> [WRITTEN EXERCISE A] Set down the part of the crystal glossary starting with "Metaphysical Crystal Glossary" and going on through "their energetic uses.", word for word.
----- PASSAGE
Metaphysical Crystal Glossary
This section defines the words are used to describe the Crystal in terms of their metaphysical property, the symbolic meaning, and what the Crystal form does.
Metaphysical Properties Glossary
The metaphysical properties glossary provides details on the practical use of crystals and minerals for healthy living and defines their energetic uses.

There are no fixed standards to determine the value of minerals. An experienced person can guess a specimens price range by gathering certain information about the specimen. Certain unique properties will set it aside from other specimens of the same type.

Properties that set one specimen apart from another are:

  • its colour and the intensity of colour
  • the transparency of the crystal
  • the lustre
  • the formation of the crystal
  • its size
  • anomalies
  • the presence of a matrix
  • demand
  • its rarity
  • exceptional specimens
  • damage free specimens

Colour and Intensity

A dull specimen is not eye catching. Striking, vivid colours quickly catch the eye and raise the value of a specimen. Australian Opals, with great fire, are costly, primarily because of their appealing colours. Even if the colour of a mineral is vivid, it is still more valuable than a dull specimen.
----------
> [WRITTEN EXERCISE B] Give every row below again with "Write" changed to "Produce" and everything else left the same. Leave out the pictures.
----- DATA SUPPLIED
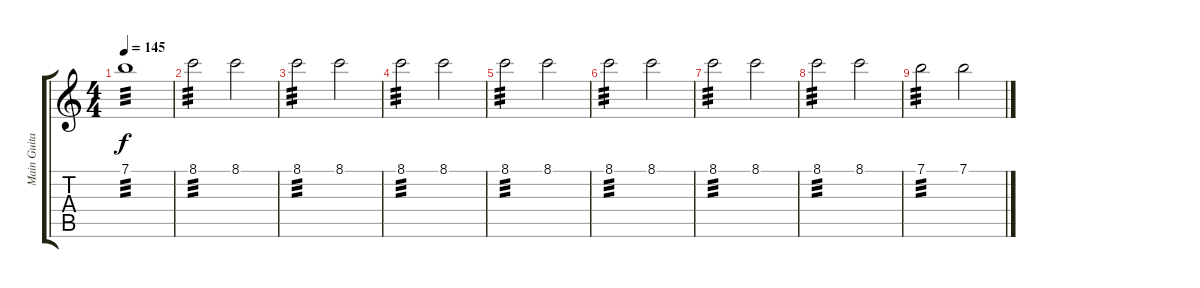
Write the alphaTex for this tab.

\track ("Main Guitar II" "Main Guita") {instrument electricguitarjazz}
\staff {score tabs}
\tuning (E4 B3 G3 D3 A2 E2) {hide}
\ts (4 4)
\tempo 145
\clef g2
\ks c
7.1.1{tp 3 dy f} |
8.1.2{tp 3} 8.1.2 |
8.1.2{tp 3} 8.1.2 |
8.1.2{tp 3} 8.1.2 |
8.1.2{tp 3} 8.1.2 |
8.1.2{tp 3} 8.1.2 |
8.1.2{tp 3} 8.1.2 |
8.1.2{tp 3} 8.1.2 |
7.1.2{tp 3} 7.1.2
----------
> [CORRECT RESULT A]
Metaphysical Crystal Glossary
This section defines the words are used to describe the Crystal in terms of their metaphysical property, the symbolic meaning, and what the Crystal form does.
Metaphysical Properties Glossary
The metaphysical properties glossary provides details on the practical use of crystals and minerals for healthy living and defines their energetic uses.

> [CORRECT RESULT B]
Produce the alphaTex for this tab.

\track ("Main Guitar II" "Main Guita") {instrument electricguitarjazz}
\staff {score tabs}
\tuning (E4 B3 G3 D3 A2 E2) {hide}
\ts (4 4)
\tempo 145
\clef g2
\ks c
7.1.1{tp 3 dy f} |
8.1.2{tp 3} 8.1.2 |
8.1.2{tp 3} 8.1.2 |
8.1.2{tp 3} 8.1.2 |
8.1.2{tp 3} 8.1.2 |
8.1.2{tp 3} 8.1.2 |
8.1.2{tp 3} 8.1.2 |
8.1.2{tp 3} 8.1.2 |
7.1.2{tp 3} 7.1.2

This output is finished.